Kaalo gaya di kelas tuh gini analisisisnya (sok sok an presentasi di depan Pak Muhadi) :
Hamas itu organisasi politik, semacam fraksi atau ormas, bukan institusi negara, tapi bagian dari negara. Tentu,  eksistensinya itu menimbulkan pro dan kontra , perilaku Hamas yang keras pada Israel (tanpa bermaksud membenarkan pula tindakan Israel) tidak selamanya positif lho.Sehingga munkin ini yang menjadi pertimbangan Pemerintah urung mengakui Hamas.
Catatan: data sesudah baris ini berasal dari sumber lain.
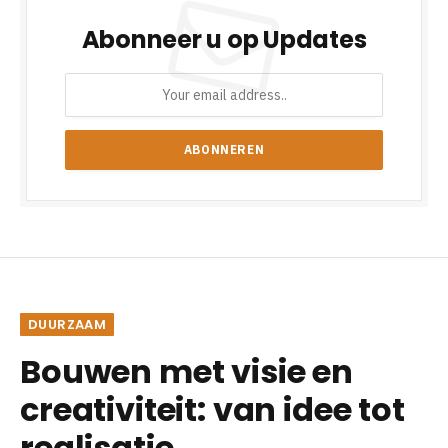
Abonneer u op Updates
DUURZAAM
Bouwen met visie en
creativiteit: van idee tot
realisatie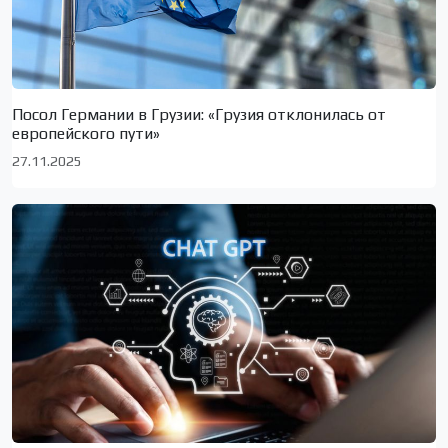
Посол Германии в Грузии: «Грузия отклонилась от
европейского пути»
27.11.2025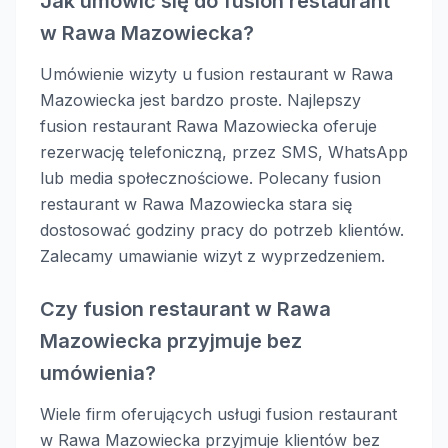
Jak umówić się do fusion restaurant
w Rawa Mazowiecka?
Umówienie wizyty u fusion restaurant w Rawa
Mazowiecka jest bardzo proste. Najlepszy
fusion restaurant Rawa Mazowiecka oferuje
rezerwację telefoniczną, przez SMS, WhatsApp
lub media społecznościowe. Polecany fusion
restaurant w Rawa Mazowiecka stara się
dostosować godziny pracy do potrzeb klientów.
Zalecamy umawianie wizyt z wyprzedzeniem.
Czy fusion restaurant w Rawa
Mazowiecka przyjmuje bez
umówienia?
Wiele firm oferujących usługi fusion restaurant
w Rawa Mazowiecka przyjmuje klientów bez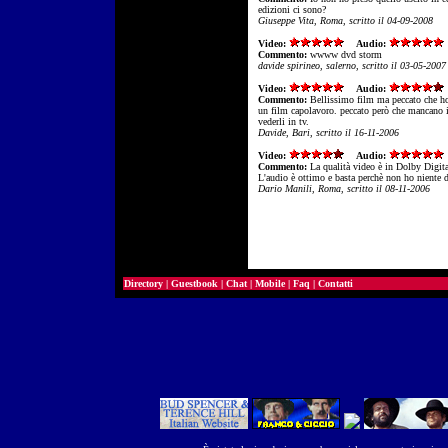
edizioni ci sono?
Giuseppe Vita, Roma, scritto il 04-09-2008
Video:
Audio:
Commento:
wwww dvd storm
davide spirineo, salerno, scritto il 03-05-2007
Video:
Audio:
Commento:
Bellissimo film ma peccato che ho
un film capolavoro. peccato però che mancano i so
vederli in tv.
Davide, Bari, scritto il 16-11-2006
Video:
Audio:
Commento:
La qualità video è in Dolby Digita
L'audio è ottimo e basta perchè non ho niente da
Dario Manili, Roma, scritto il 08-11-2006
Directory
|
Guestbook
|
Chat
|
Mobile
|
Faq
|
Contatti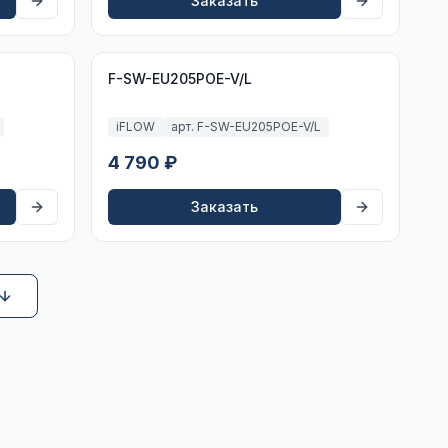
Заказать
F-SW-EU205POE-V/L
iFLOW
арт. F-SW-EU205POE-V/L
4 790 ₽
Заказать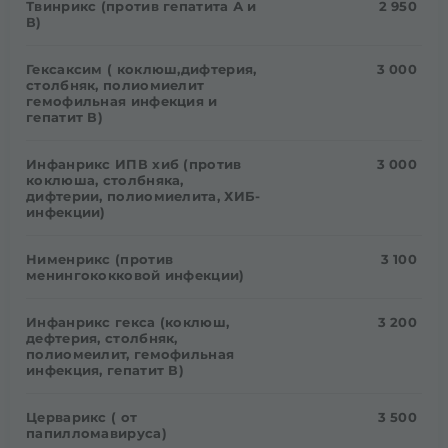
Твинрикс (против гепатита А и
2 950
В)
Гексаксим ( коклюш,дифтерия,
3 000
столбняк, полиомиелит
гемофильная инфекция и
гепатит В)
Инфанрикс ИПВ хиб (против
3 000
коклюша, столбняка,
дифтерии, полиомиелита, ХИБ-
инфекции)
Нименрикс (против
3 100
менингококковой инфекции)
Инфанрикс гекса (коклюш,
3 200
дефтерия, столбняк,
полиомеилит, гемофильная
инфекция, гепатит В)
Церварикс ( от
3 500
папилломавируса)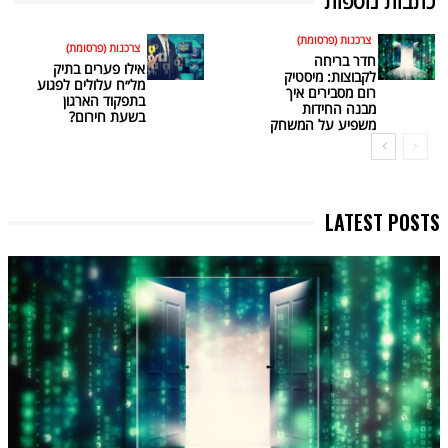
כתבות נוספות
צרכנות (פרסומת)
צרכנות (פרסומת)
חדר בריחה
אילו פערים בתיק
לקבוצות: מיסטיק
מל״ח עלולים לפגוע
רום מסבירים איך
בתפקוד הארגון
מבנה החידות
בשעת חירום?
משפיע על המשחק
LATEST POSTS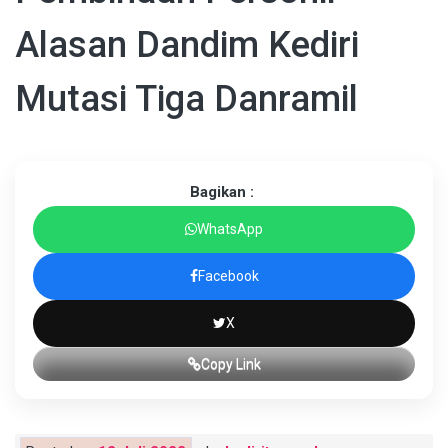
Alasan Dandim Kediri
Mutasi Tiga Danramil
Bagikan :
WhatsApp
Facebook
X
Copy Link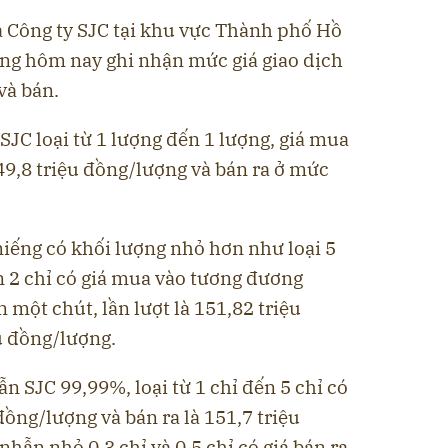
a Công ty SJC tại khu vực Thành phố Hồ
ng hôm nay ghi nhận mức giá giao dịch
và bán.
SJC loại từ 1 lượng đến 1 lượng, giá mua
9,8 triệu đồng/lượng và bán ra ở mức
ếng có khối lượng nhỏ hơn như loại 5
ến 2 chỉ có giá mua vào tương đương
 một chút, lần lượt là 151,82 triệu
u đồng/lượng.
n SJC 99,99%, loại từ 1 chỉ đến 5 chỉ có
đồng/lượng và bán ra là 151,7 triệu
nhẫn nhỏ 0.3 chỉ và 0.5 chỉ có giá bán ra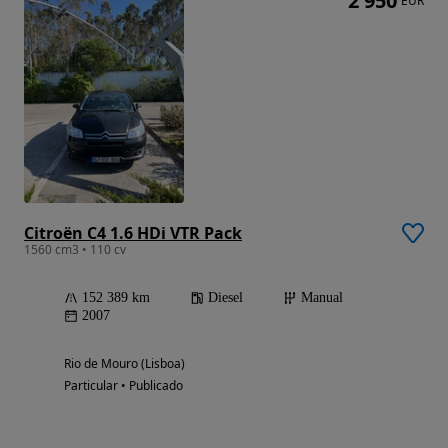
2 950
EUR
Citroën C4 1.6 HDi VTR Pack
1560 cm3 • 110 cv
152 389 km
Diesel
Manual
2007
Rio de Mouro (Lisboa)
Particular • Publicado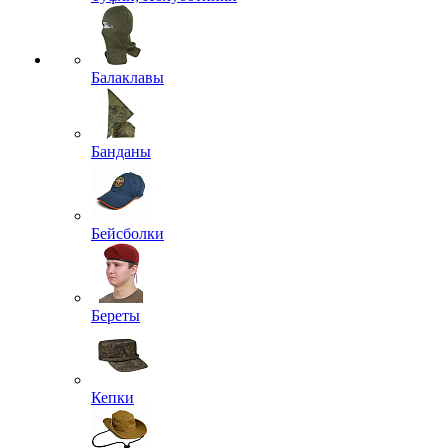
Балаклавы
Банданы
Бейсболки
Береты
Кепки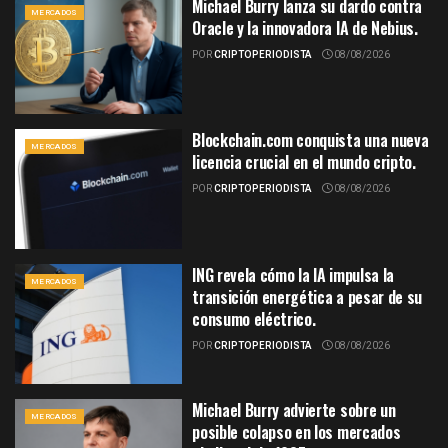
Michael Burry lanza su dardo contra
MERCADOS
Oracle y la innovadora IA de Nebius.
POR
CRIPTOPERIODISTA
08/08/2026
Blockchain.com conquista una nueva
MERCADOS
licencia crucial en el mundo cripto.
POR
CRIPTOPERIODISTA
08/08/2026
ING revela cómo la IA impulsa la
MERCADOS
transición energética a pesar de su
consumo eléctrico.
POR
CRIPTOPERIODISTA
08/08/2026
Michael Burry advierte sobre un
MERCADOS
posible colapso en los mercados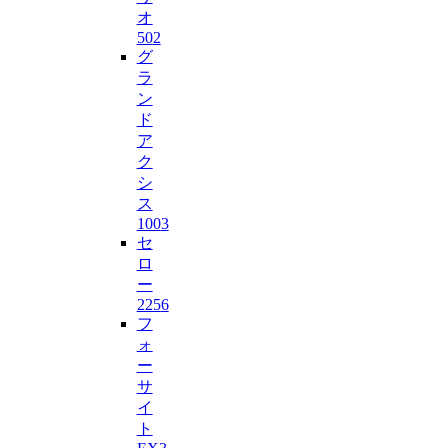
オ
50
2
グ
ラ
ン
ド
ア
ク
シ
ス
100
3
セ
ロ
ー
225
6
フ
ォ
ー
サ
イ
ト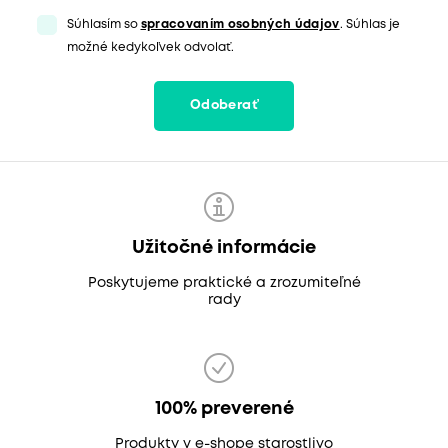
Súhlasím so
spracovaním osobných údajov
. Súhlas je
možné kedykoľvek odvolať.
Odoberať
Užitočné informácie
Poskytujeme praktické a zrozumiteľné
rady
100% preverené
Produkty v e-shope starostlivo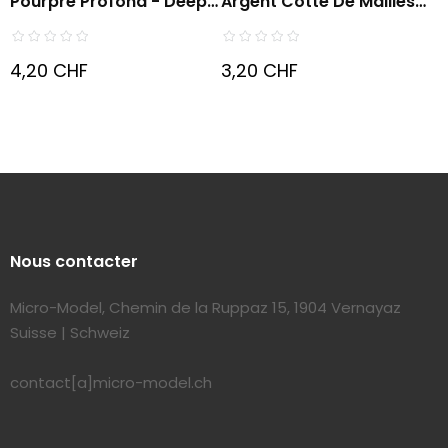
Pourpre Profond - Deep
Argent Cotte De Mailles
Purple
-...
4,20 CHF
3,20 CHF
Nous contacter
Micro-Model, Chemin de la Ruppaz 15, 1904 Vernayaz
Suisse | Schweiz
contact[a]micro-model.ch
Lagipula  konteksnya masih abu-abu ketika meninjau  sebuah keharusan bahwa negara mengakui organisasi yang secara tingkatan analisis berada dalam kedaulatan negara (Pemerintah Palestina).  Ada beberapa negara yang mengecapnya sebagai teroris. Sedangkan dalam negara Palestina sendiri selain Hamas, ada Fatah yang lebih fleksibel dalam perundingan dan diplomas dan menjadi faksi pemimpin pos-pos eksekutif negara. Hamas memang Palestina, tapi Palestina bukan cuma Hamas. ini yang saya kira belum dipahami masyarakat. dalam negara Palestina sendiri usaha pengakuan kedaulatan negaranya sudah banyak dilakukan. negara dalam konteks hukum internasional secara de facto harus memiliki  warga dan teritorial sedangkan secara de jure adalah adanya pengakuan dari negara lain (mohon maaf bila ada kesalahan intrepretasi). That's the point, Indonesia sudah berperan disitu., antara lain: pengakuan kedaulatan dalam bentuk saling tukar menukar duta/ konsul, aktif menyuarakan mediasi meskipun tidak bisa menjadi mediator Israel-Paestina. Selain dalam PBB, pada forum internasional lain seperti OKI Indonesia sudah menunjukkan posisinya bahwa keberadaan Palestina selaras dengan politik luar negeri Indonesia. Ada banyak hal yang dilakukuan RI walaupun masih belum cukup. Kalau Indonesia memutuskan untuk belum mengakui Hamas, jika dikaitkan dengan komitmen kampanye dan semangat RI mendukung kemerdekaan palestina sepertinya tidak sinkron. Dukungan kemerdekaan tidak serta merta dicerminkan dengan pengakuan eksistensi aktor sub negara. Tentunya berbeda lagi jika dikaitkan dengan janji kampanye.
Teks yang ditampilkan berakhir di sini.